Objective
Could you reproduce every line of the entries below word for word, leaving out the pictures?

Data excerpts
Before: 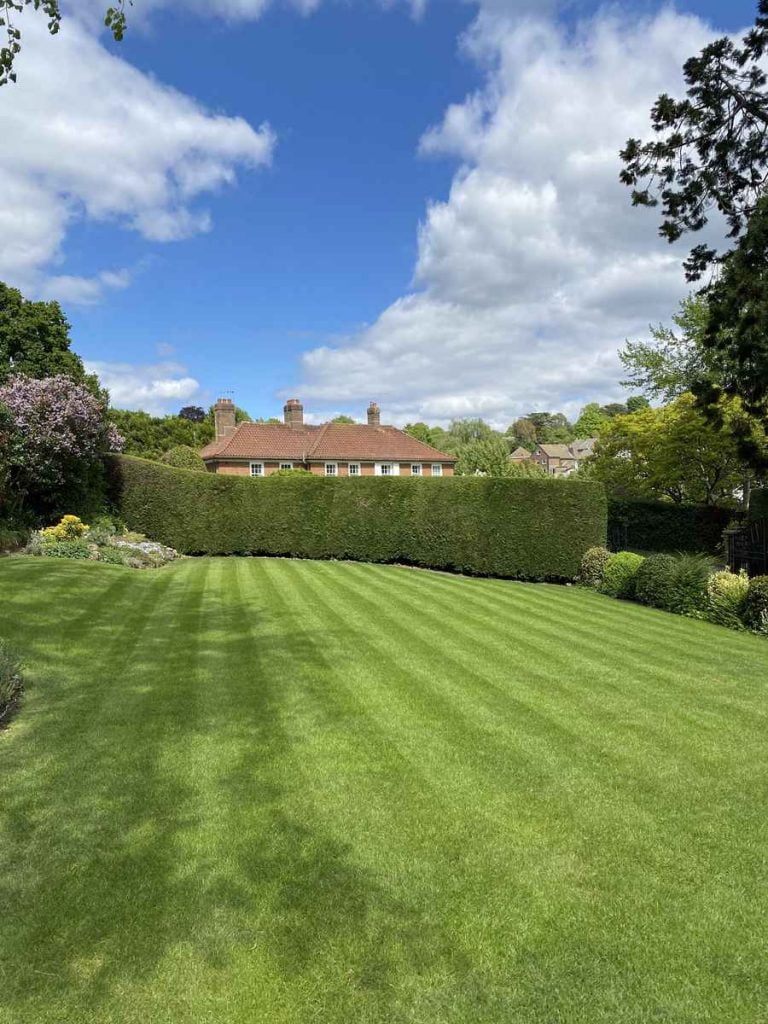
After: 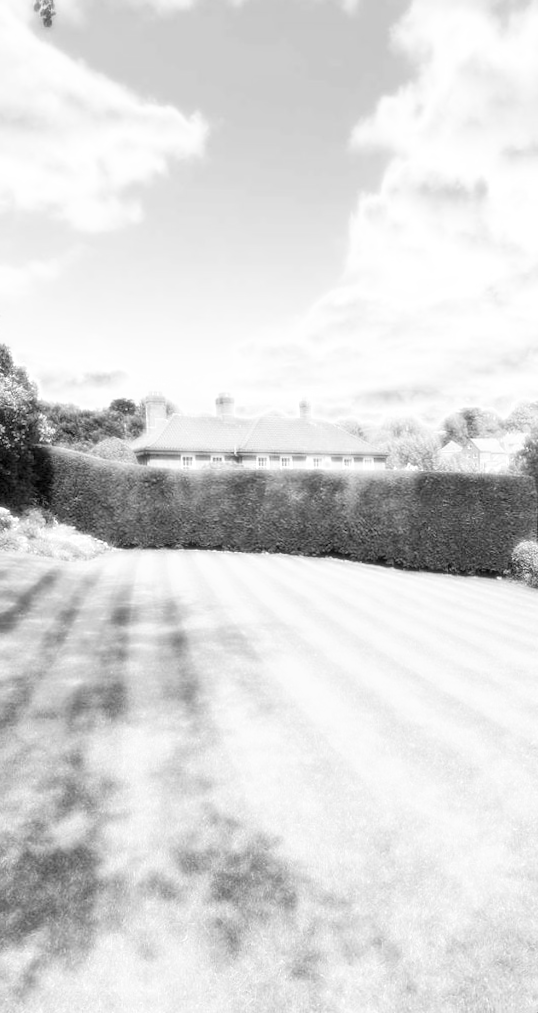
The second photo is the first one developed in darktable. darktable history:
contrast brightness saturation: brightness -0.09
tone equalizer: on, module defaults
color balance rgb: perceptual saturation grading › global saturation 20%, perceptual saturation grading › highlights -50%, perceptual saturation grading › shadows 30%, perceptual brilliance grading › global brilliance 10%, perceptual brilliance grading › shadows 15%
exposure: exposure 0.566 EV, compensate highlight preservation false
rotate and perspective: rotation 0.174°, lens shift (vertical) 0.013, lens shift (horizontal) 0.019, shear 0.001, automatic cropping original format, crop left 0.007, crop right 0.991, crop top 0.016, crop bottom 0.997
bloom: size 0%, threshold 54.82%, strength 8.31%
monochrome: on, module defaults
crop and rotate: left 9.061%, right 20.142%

Full response
Before: 
After: 
The second photo is the first one developed in darktable. darktable history:
contrast brightness saturation: brightness -0.09
tone equalizer: on, module defaults
color balance rgb: perceptual saturation grading › global saturation 20%, perceptual saturation grading › highlights -50%, perceptual saturation grading › shadows 30%, perceptual brilliance grading › global brilliance 10%, perceptual brilliance grading › shadows 15%
exposure: exposure 0.566 EV, compensate highlight preservation false
rotate and perspective: rotation 0.174°, lens shift (vertical) 0.013, lens shift (horizontal) 0.019, shear 0.001, automatic cropping original format, crop left 0.007, crop right 0.991, crop top 0.016, crop bottom 0.997
bloom: size 0%, threshold 54.82%, strength 8.31%
monochrome: on, module defaults
crop and rotate: left 9.061%, right 20.142%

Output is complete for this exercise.